Wählen Sie nun das Werkzeug „Bearbeiten der Knoten“…

…und im Menü „Pfad“ den Menübefehl „Objekt in Pfad umwandeln“. Markieren Sie nun die vier Eckpunkte des ursprünglichen Rechtecks (z.B. durch die Tastenkombination Strg-A). Beachten Sie bitte: Wir haben jetzt bereits kein Rechteck mehr, sondern einen Pfad mit vier Knoten, der nur zufälligerweise mit den Ansprüchen an ein Rechteck übereinstimmt. Drücken Sie nun zwei Mal auf das Symbol „Neue Knoten in den gewählten Segmenten einfügen“.

Sie sollten nun einen Pfad mit 16 Knoten (jeweils dargestellt in Form eines kleinen Diamanten) haben.

Markieren Sie nun alle Knoten außer diejenigen an den Stellen der ursprünglichen vier Eckpunkte; hierzu ziehen Sie am besten einen Rahmen über die drei oben und die drei unten in der Mitte und danach mit gedrückter Shift-Taste einen zweiten Rahmen um die drei links und die drei rechts in der Mitte. Der Befehl „Die gewählten Knoten symmetrisch machen“, den Sie nun erteilen, sorgt dafür, dass die Kanten an diesen Stellen keine Spitzen erhalten. Die entsprechenden Knoten werden nicht mehr durch Diamanten, sondern durch kleine Quadrate symbolisiert.

Ziehen Sie nun einzelne der Knoten aus der Rechteckform heraus, um den Effekt eines im Schnellverfahren erstellten (gewissermaßen hingekritzelten) Comicfeldes zu erzielen.

Tipp: Durch Markieren mehrerer Knoten kann man mehrere Knoten gleichzeitig bewegen und so diesen Schritt stark verkürzen (Im Beispiel habe ich tatsächlich nur oben den zweiten Knoten von links und links den zweiten Knoten von oben bewegt.

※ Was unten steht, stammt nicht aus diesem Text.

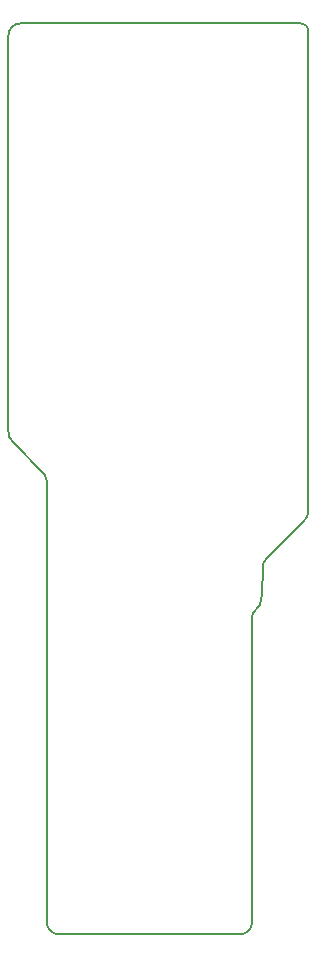
<source format=gm1>
G04 #@! TF.GenerationSoftware,KiCad,Pcbnew,5.1.8-db9833491~88~ubuntu16.04.1*
G04 #@! TF.CreationDate,2020-12-23T08:51:26-07:00*
G04 #@! TF.ProjectId,PoNS,506f4e53-2e6b-4696-9361-645f70636258,rev?*
G04 #@! TF.SameCoordinates,Original*
G04 #@! TF.FileFunction,Profile,NP*
%FSLAX46Y46*%
G04 Gerber Fmt 4.6, Leading zero omitted, Abs format (unit mm)*
G04 Created by KiCad (PCBNEW 5.1.8-db9833491~88~ubuntu16.04.1) date 2020-12-23 08:51:26*
%MOMM*%
%LPD*%
G01*
G04 APERTURE LIST*
G04 #@! TA.AperFunction,Profile*
%ADD10C,0.150000*%
G04 #@! TD*
G04 APERTURE END LIST*
D10*
X158313591Y-109118400D02*
X158372723Y-106692557D01*
X158313591Y-109118400D02*
G75*
G02*
X157581598Y-110540799I-1747991J0D01*
G01*
X157480000Y-110845600D02*
G75*
G02*
X157581599Y-110540800I507999J1D01*
G01*
X157480000Y-136753600D02*
X157480000Y-110845600D01*
X136855200Y-64617600D02*
X136855200Y-65227200D01*
X161645600Y-60655200D02*
G75*
G02*
X162255200Y-61264800I0J-609600D01*
G01*
X149860000Y-60655200D02*
X161645600Y-60655200D01*
X140614400Y-60655200D02*
X149860000Y-60655200D01*
X137871200Y-60655200D02*
X140614400Y-60655200D01*
X137180613Y-96007583D02*
X139918010Y-98844458D01*
X136855200Y-61671200D02*
G75*
G02*
X137871200Y-60655200I1016000J0D01*
G01*
X136855200Y-64617600D02*
X136855200Y-61671200D01*
X162255200Y-67360800D02*
X162255200Y-61264800D01*
X136855200Y-78638400D02*
X136855200Y-65227200D01*
X136855200Y-81076800D02*
X136855200Y-78638400D01*
X136855200Y-87680800D02*
X136855200Y-81076800D01*
X162255200Y-86563200D02*
X162255200Y-67360800D01*
X136855200Y-95199200D02*
X136855200Y-87680800D01*
X137180613Y-96007583D02*
G75*
G02*
X136855200Y-95199200I588986J706784D01*
G01*
X139918010Y-98844458D02*
G75*
G02*
X140106400Y-99364800I-624410J-520342D01*
G01*
X140106400Y-107391200D02*
X140106400Y-99364800D01*
X162255200Y-101803200D02*
X162255200Y-86563200D01*
X161730498Y-102922190D02*
X158699828Y-105981358D01*
X162255200Y-101803199D02*
G75*
G02*
X161730498Y-102922190I-1235901J-102992D01*
G01*
X158372723Y-106692557D02*
G75*
G02*
X158699828Y-105981358I936704J0D01*
G01*
X141122400Y-137769600D02*
X156464000Y-137769600D01*
X140106400Y-136753600D02*
X140106400Y-107391200D01*
X141122400Y-137769600D02*
G75*
G02*
X140106400Y-136753600I0J1016000D01*
G01*
X157480000Y-136753600D02*
G75*
G02*
X156464000Y-137769600I-1016000J0D01*
G01*
M02*

</source>
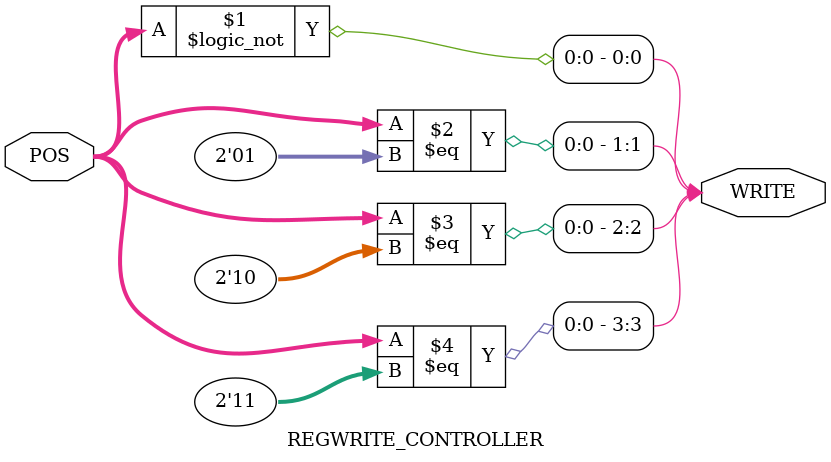
<source format=v>
/* レジスタ書き込み制御器
 * POS   : 書き込み位置データ入力
 * WRITE : 書き込み位置出力
 */
module REGWRITE_CONTROLLER(POS, WRITE);
	input  [1:0] POS;
	output [3:0] WRITE;

	wire   [3:0] WRITE;

	assign WRITE[0] = (POS[1:0] == 2'b00);
	assign WRITE[1] = (POS[1:0] == 2'b01);
	assign WRITE[2] = (POS[1:0] == 2'b10);
	assign WRITE[3] = (POS[1:0] == 2'b11);

endmodule

</source>
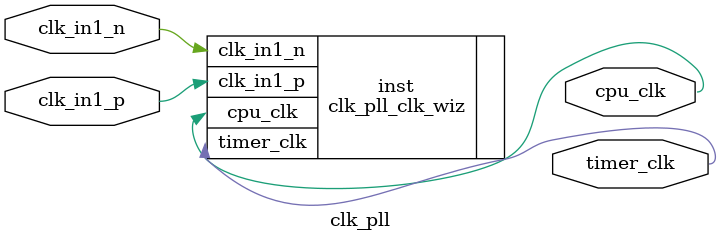
<source format=v>


`timescale 1ps/1ps

(* CORE_GENERATION_INFO = "clk_pll,clk_wiz_v6_0_4_0_0,{component_name=clk_pll,use_phase_alignment=true,use_min_o_jitter=false,use_max_i_jitter=false,use_dyn_phase_shift=false,use_inclk_switchover=false,use_dyn_reconfig=false,enable_axi=0,feedback_source=FDBK_AUTO,PRIMITIVE=PLL,num_out_clk=2,clkin1_period=5.000,clkin2_period=10.0,use_power_down=false,use_reset=false,use_locked=false,use_inclk_stopped=false,feedback_type=SINGLE,CLOCK_MGR_TYPE=NA,manual_override=false}" *)

module clk_pll 
 (
  // Clock out ports
  output        cpu_clk,
  output        timer_clk,
 // Clock in ports
  input         clk_in1_p,
  input         clk_in1_n
 );

  clk_pll_clk_wiz inst
  (
  // Clock out ports  
  .cpu_clk(cpu_clk),
  .timer_clk(timer_clk),
 // Clock in ports
  .clk_in1_p(clk_in1_p),
  .clk_in1_n(clk_in1_n)
  );

endmodule

</source>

Die anderen hat die Software mitbewegt, nachdem ich sie zuvor passend mit ausgewählte hatte).

Wählen Sie nun das Werkzeug „Objekte auswählen und verändern“.

Tipp: Achten Sie darauf, dass die nachträgliche automatische Veränderung von Konturen deaktiviert ist, da breitere oder schmalere Konturen in den meisten Fällen nicht erwünscht sind – aber das werden Sie für Ihr Projekt im konkreten Fall selbst am besten sehen.

Öffnen Sie nun über das Menü „Objekt“ das Fenster „Füllung und Kontur…“, um die Kontur- und Füllfarbe festzulegen.

Im Allgemeinen sind die Werte schwarz und weiß bei Deckkraft 100% und Unschärfe 0,0 am geeignetsten – aber auch hier sind Sie der Experte.

Tipp: Einen weißen Hintergrund kann man fast immer sowohl über die Zuweisung Füllung „nicht zeichnen“ oder den „RGBA“-Wert ffffffff erzielen. Gerade wenn Sie eine Website konzipieren, sollten Sie dies jedoch nicht dem Zufall überlassen. Meistens sind Sie mit der expliziten Festlegung auf den weißen Farbwert besser bedient, da in diesem Szenario ansonsten die Hintergrundfarbe verwendet wird, die im Browser oder dem Kontext der Website voreingestellt ist. Im Beispiel werden eine weiße Fläche und ein schwarzer, dünner, durchgezogener Rahmen gewählt.

Speichern Sie Ihre Arbeit via Menü „Datei“ und dem Befehl „Speichern“.